酒田捕虜収容所、忘れてならない 庄内地域の有志が記録集出版

酒田捕虜収容所の記録や住民の証言をまとめた「酒田捕虜収容所・空襲」

 太平洋戦争中、連合軍の兵士が送り込まれた県内唯一の捕虜収容所が、酒田市にあった。庄内地域の有志が、その存在を伝える記録集「酒田捕虜収容所・空襲~過去の証言、未来への教訓~」を出版した。戦時に国同士が敵対しても、収容された捕虜が住民から援助を受ける人同士の交流があったことなどを収録した。

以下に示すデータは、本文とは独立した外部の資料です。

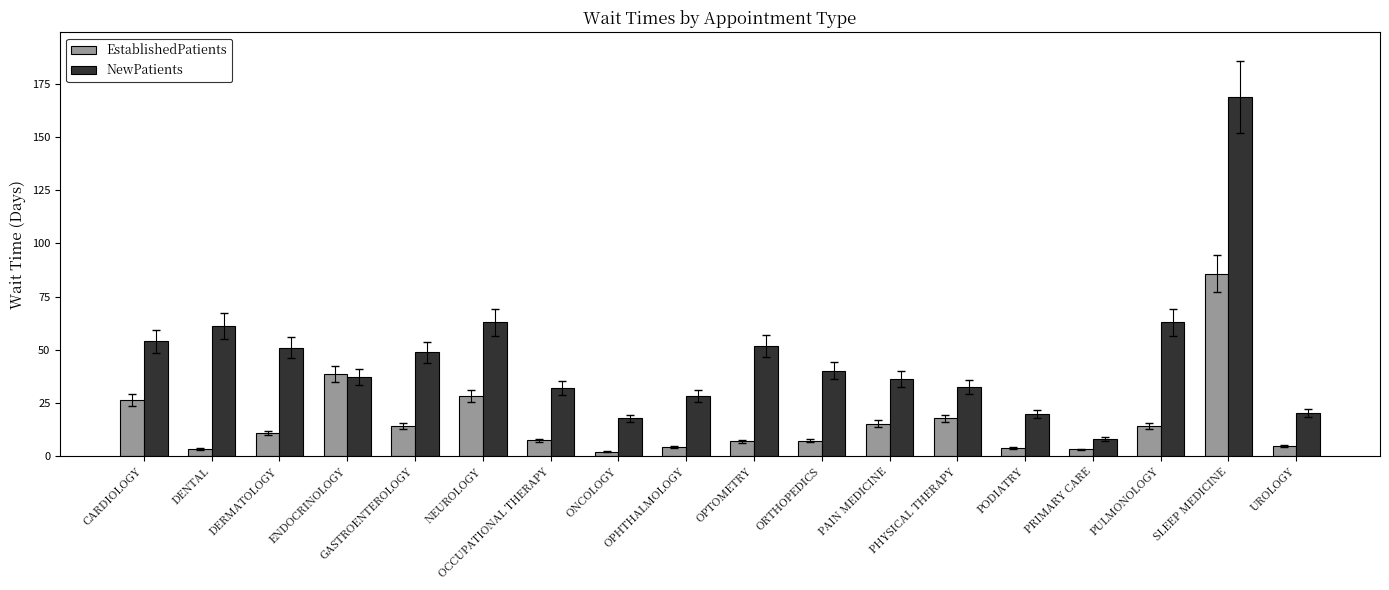

List the series in order of their peak value, highest first.

NewPatients, EstablishedPatients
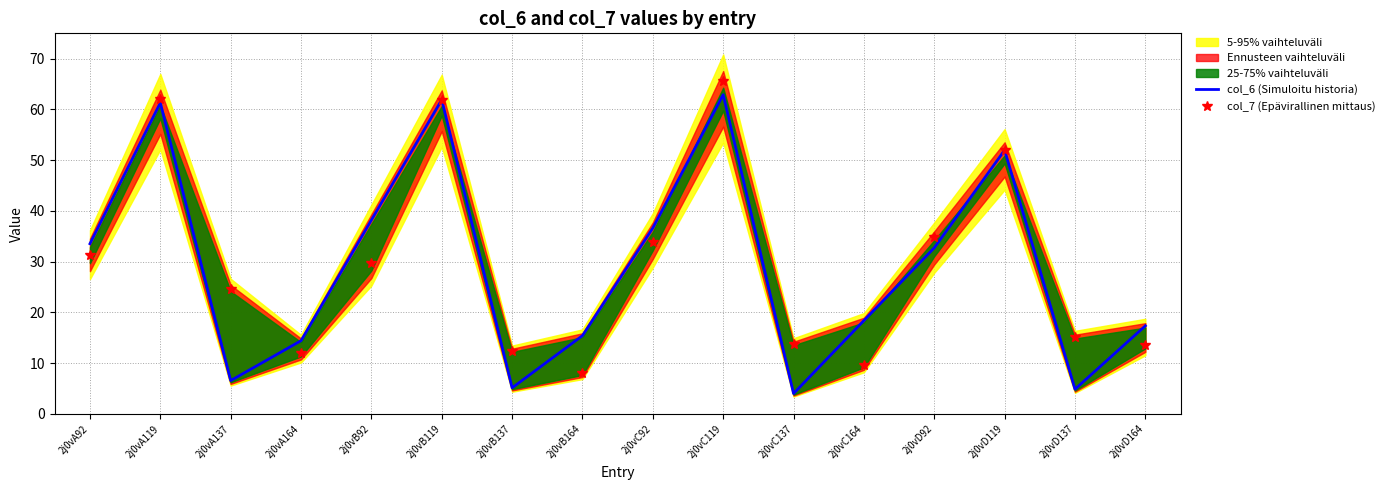

The col_7 (Epävirallinen mittaus) series shows 13.8 at 2j0vC137. True or false?

True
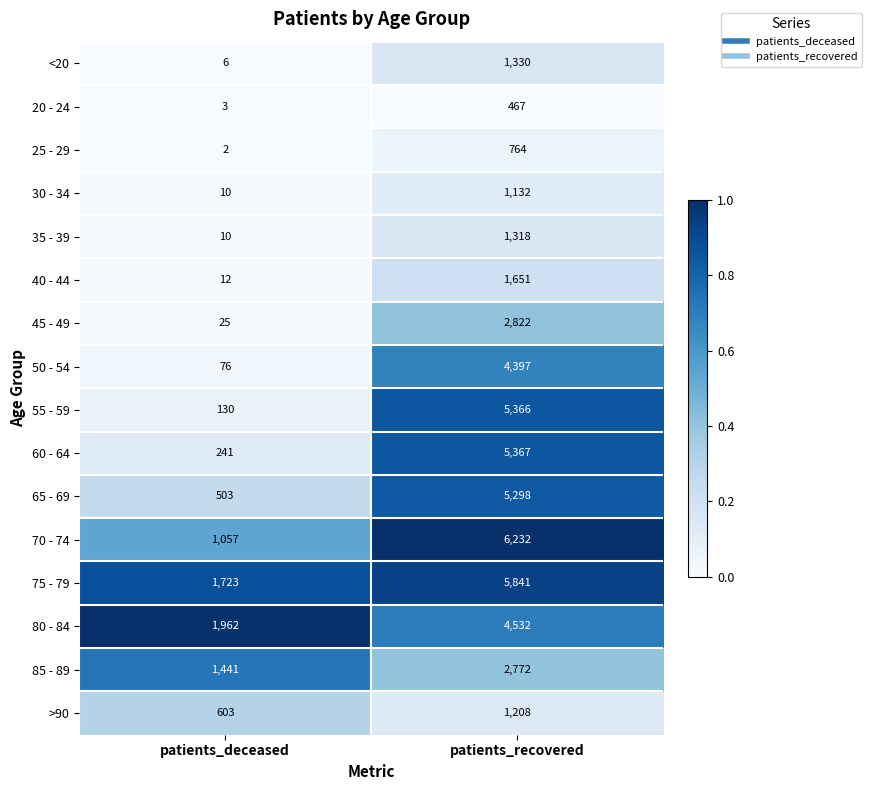

Which category has the lowest value in the 45 - 49 series?

patients_deceased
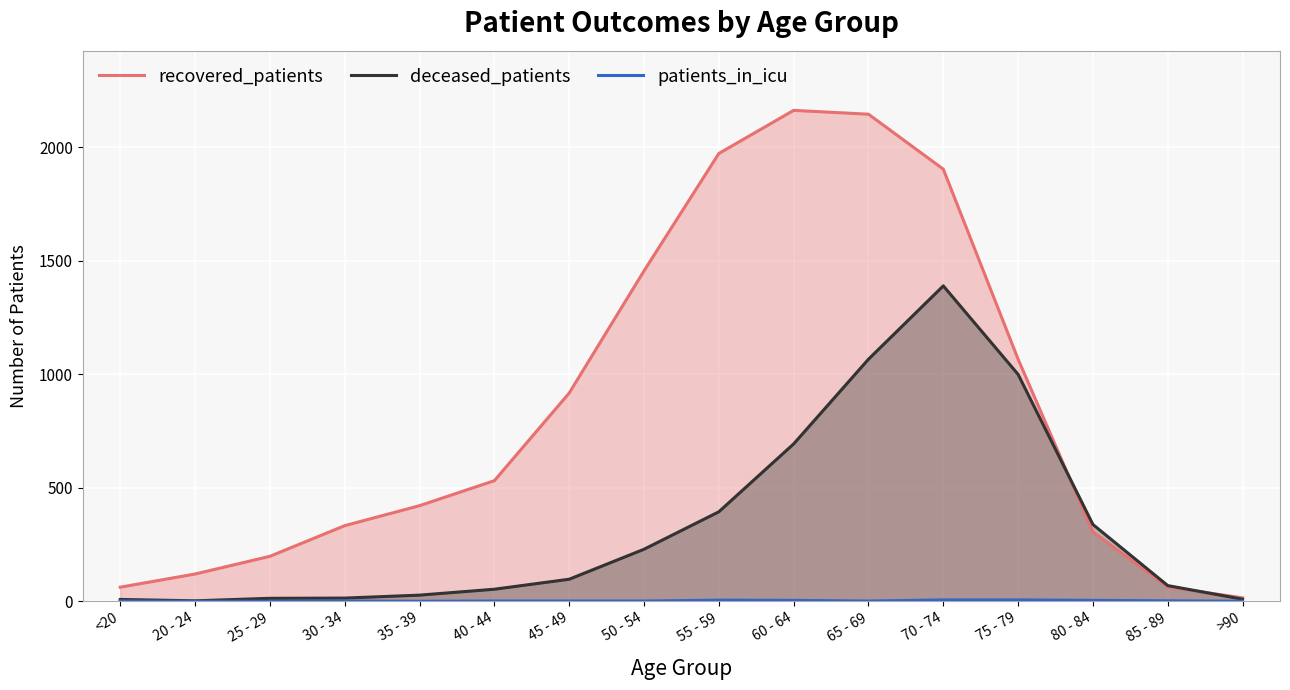

Is the value of patients_in_icu at 75 - 79 greater than the value of recovered_patients at 50 - 54?

No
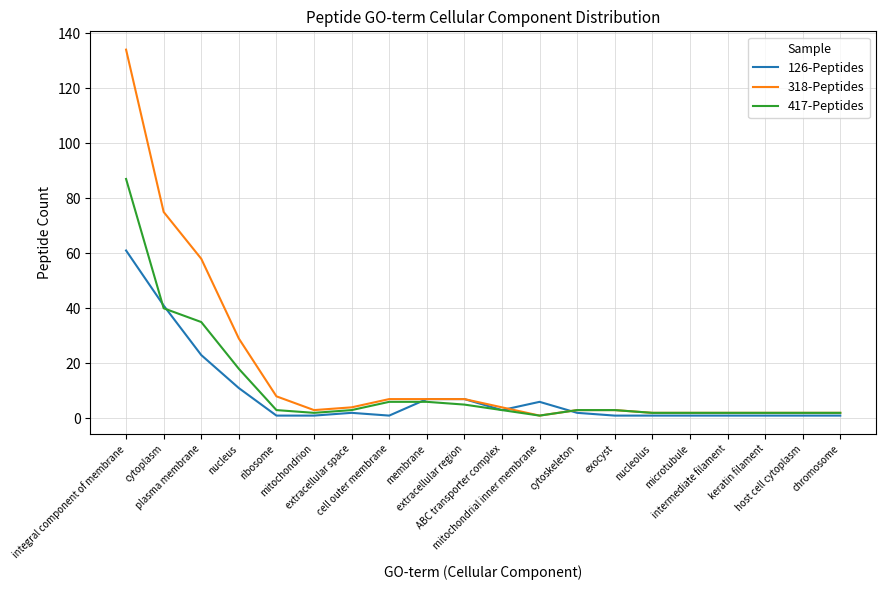

Which series has the largest range (max minus min)?

318-Peptides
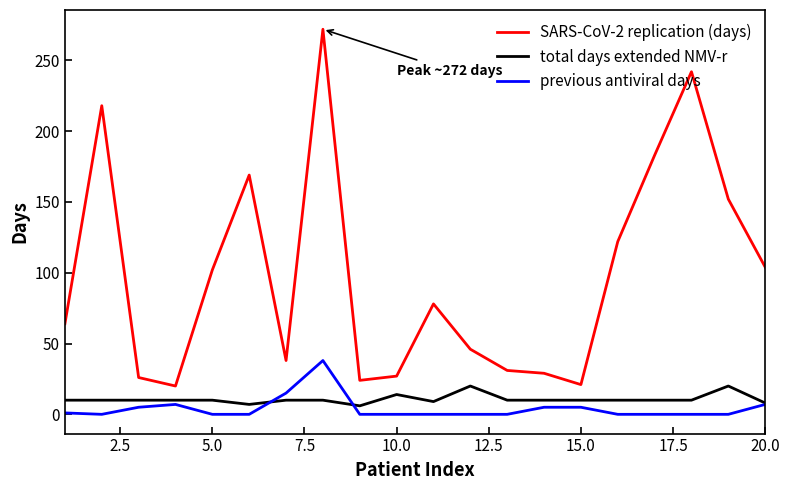

True or false: previous antiviral days and SARS-CoV-2 replication (days) intersect in this chart.

False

約80年前の忘れてはいけない事実を、後世に受け継ぎたいとの思いを込めた。

 全国組織の市民団体「POW(戦争捕虜)研究会」によると、戦中の日本には約130の捕虜収容所があった。本県では、1944(昭和19)年10月から45年9月までの間、現在の同市本町3丁目に設置された。収容人数は終戦時点で英国人やオーストラリア人など約300人。石炭や木材積み込み、家畜の解体といった労働に従事させられた。

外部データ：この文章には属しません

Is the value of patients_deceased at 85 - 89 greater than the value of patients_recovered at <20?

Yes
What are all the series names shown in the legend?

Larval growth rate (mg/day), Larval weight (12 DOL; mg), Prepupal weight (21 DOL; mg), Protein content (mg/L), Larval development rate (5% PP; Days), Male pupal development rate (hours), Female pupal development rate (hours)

 出版を企画したのは同研究会員の村田則子さん(76)=鶴岡市下川=ら4人。村田さんは2002年に横浜市から移住し、捕虜収容所があったことを学んだが、地域住民と話しても存在を知る人はいなかったという。「地域史として残す必要性を感じた」。20年から公開勉強会を開くなどして記録や証言を集めた。

 開設から閉鎖までの経過や捕虜の生活を克明にまとめた。特筆したのは元捕虜でオーストラリア軍医だったローリー・リチャーズさん。遺族の許可を得て自著「A Doctor’s War」を和訳し抜粋した。

 病死する仲間や酒田の厳しい冬の様子が記されている。そんな時、リチャーズさんに食料を分け与えた男性がいた。収容所で働いていた市内の松本勇三さんと友人の高橋忠吉さん(いずれも故人)で、医薬品確保に尽くしてくれたり、食肉を分けてくれたりした。

 優しさに触れたリチャーズさんは「私が“友人”と思った最初の日本人」「途方もない危険を冒してわれわれを助けてくれた」と書いた。リチャーズさんは59(昭和34)年に来県して2人と再会し、2011年には再訪し遺族と面会した。

 ロシアによるウクライナ侵攻、パレスチナ自治区ガザでの戦闘など争いが依然絶えない現代に、人としての交流の大切さを訴える記録集となった。「捕虜のいた風景」と題した章では「捕虜が荷車を引いて歩くのを見た」「英語を教えてもらった」という市民らの証言も掲載した。

 村田さんは「こうした歴史があったことを知ってほしい」と話す。A4判で123ページ。約500部を発行した。価格は千円。庄内地域の書店で販売している。問い合わせは村田さん080(5225)9785。